After having undertaken my journey to the Congo, I have learned many lessons about research, tropical medicine, and global health as well as had a crash course in the history, health systems, and governmental processes of the DRC. I caught a glimpse of the barriers to timely disease reporting and response faced by the DRC as a consequence of limited resources and communication infrastructure. I gained an appreciation for the enormous burden of neglected tropical diseases in the DRC and their presentations—diseases like human African trypanosomiasis, Buruli ulcer, lymphatic filariasis, and schistosomiasis—many of which I had been unaware of prior to this trip. Finally, while the amount of need and the sheer number of challenges that exist in the DRC are staggering, what greatly excited me were the incremental but steady steps I saw being taken to move forward by building up local research capacity and encouraging knowledge exchange.
What interests you about tropical medicine and what problems are you interested in solving?
My interest in infectious diseases developed over the course of my undergraduate years at the University of California, San Diego. This program afforded me the amazing opportunity to couple my study of the pure biological sciences with a diverse foundation in history, medical anthropology, sociology, epidemiology and public health.
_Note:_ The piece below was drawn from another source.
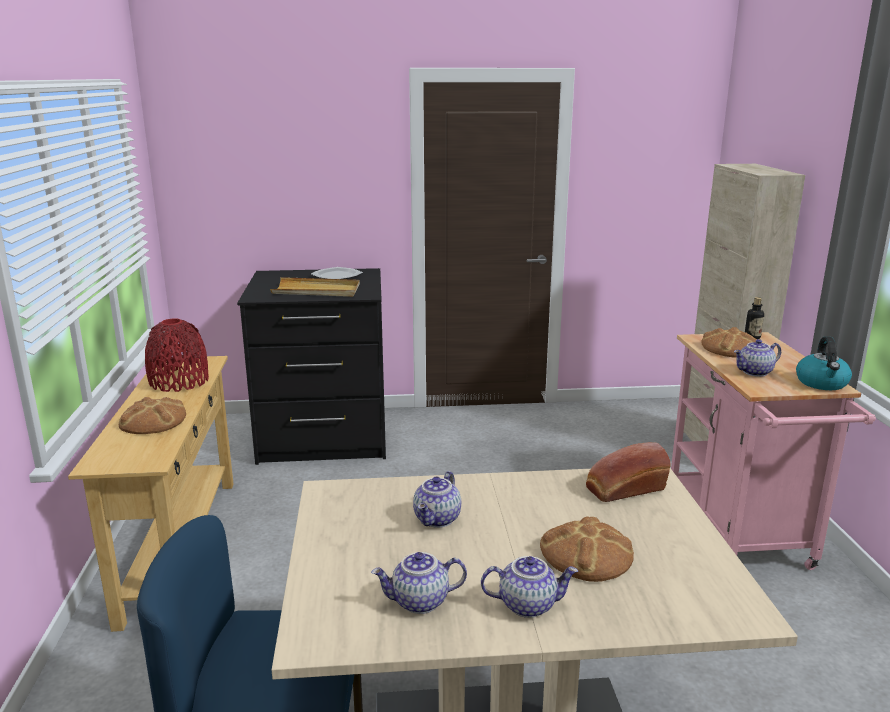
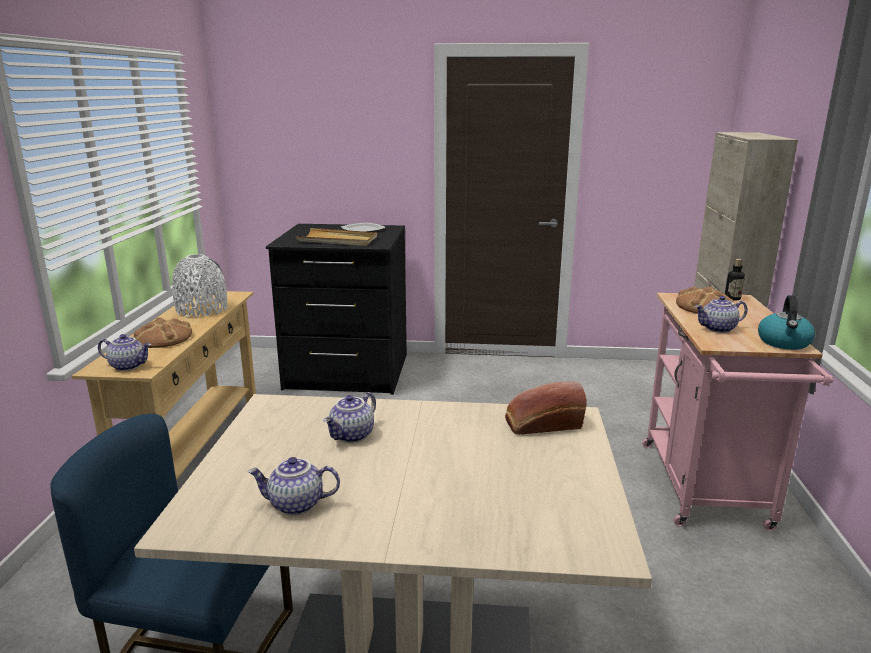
camera: 10 degrees right, 0 degrees up
red vase [145,318,209,392] -> white vase [172,254,227,317]
teapot [481,556,578,618] -> teapot moved to [98,334,151,371]
bread [540,516,634,582] -> none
It is through these experiences that I gained an awareness of the devastating impact of poverty, conflict, and health inequities compounded by the toll of neglected tropical diseases around the world. With the large global burden of NTDs, addressing these diseases is a complex feat necessitating interdisciplinary perspectives—not solely at a biological level but at a cultural, sociological, systems and infrastructure level as well. Given my background, I am very interested in learning how I can gain the skills necessary to contribute to strengthening infectious disease surveillance and prevention programs from a policy and systems level.